*Your objective:*
Sort through the entries below and pull out lines containing the word "использовать".

Transcribed page contents:

Segment Open

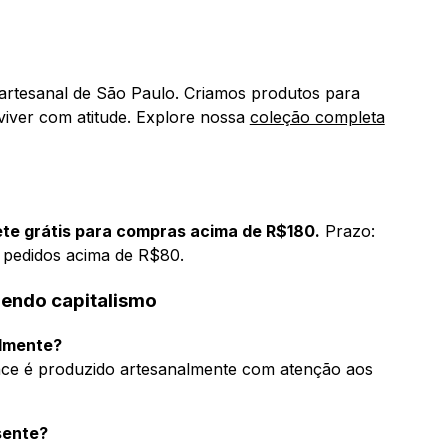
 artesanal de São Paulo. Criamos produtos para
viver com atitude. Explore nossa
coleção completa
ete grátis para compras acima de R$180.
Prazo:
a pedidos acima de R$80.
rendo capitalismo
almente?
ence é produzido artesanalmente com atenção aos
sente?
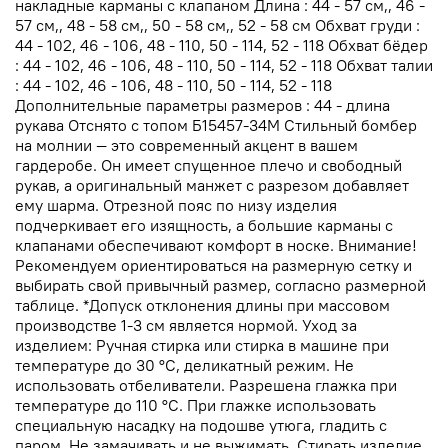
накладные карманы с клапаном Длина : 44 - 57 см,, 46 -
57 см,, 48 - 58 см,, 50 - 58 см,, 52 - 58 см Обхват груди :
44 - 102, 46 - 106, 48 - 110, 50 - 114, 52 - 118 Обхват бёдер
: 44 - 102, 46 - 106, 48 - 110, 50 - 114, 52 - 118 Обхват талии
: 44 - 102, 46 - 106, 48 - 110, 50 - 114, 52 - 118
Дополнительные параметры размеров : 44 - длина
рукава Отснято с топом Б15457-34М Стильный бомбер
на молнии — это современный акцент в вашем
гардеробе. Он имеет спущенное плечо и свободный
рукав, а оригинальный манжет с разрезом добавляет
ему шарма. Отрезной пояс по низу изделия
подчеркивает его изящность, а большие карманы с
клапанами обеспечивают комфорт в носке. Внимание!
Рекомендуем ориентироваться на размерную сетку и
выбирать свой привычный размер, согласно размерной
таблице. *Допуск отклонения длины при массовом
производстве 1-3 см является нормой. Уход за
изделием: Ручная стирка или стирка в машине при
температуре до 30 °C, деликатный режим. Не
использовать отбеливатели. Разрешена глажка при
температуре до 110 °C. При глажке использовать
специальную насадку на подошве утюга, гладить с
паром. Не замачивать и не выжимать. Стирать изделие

Segment Closed
Segment Open

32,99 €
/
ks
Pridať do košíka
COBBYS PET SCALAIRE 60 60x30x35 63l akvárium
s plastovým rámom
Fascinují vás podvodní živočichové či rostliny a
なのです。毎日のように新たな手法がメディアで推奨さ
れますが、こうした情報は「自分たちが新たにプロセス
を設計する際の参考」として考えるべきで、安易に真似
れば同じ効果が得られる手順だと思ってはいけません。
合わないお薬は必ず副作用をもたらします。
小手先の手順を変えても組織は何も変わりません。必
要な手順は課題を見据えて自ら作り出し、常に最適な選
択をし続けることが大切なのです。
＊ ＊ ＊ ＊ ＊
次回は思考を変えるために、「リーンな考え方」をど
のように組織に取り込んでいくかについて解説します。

Segment Closed

*Exercise result:*
использовать отбеливатели. Разрешена глажка при
температуре до 110 °C. При глажке использовать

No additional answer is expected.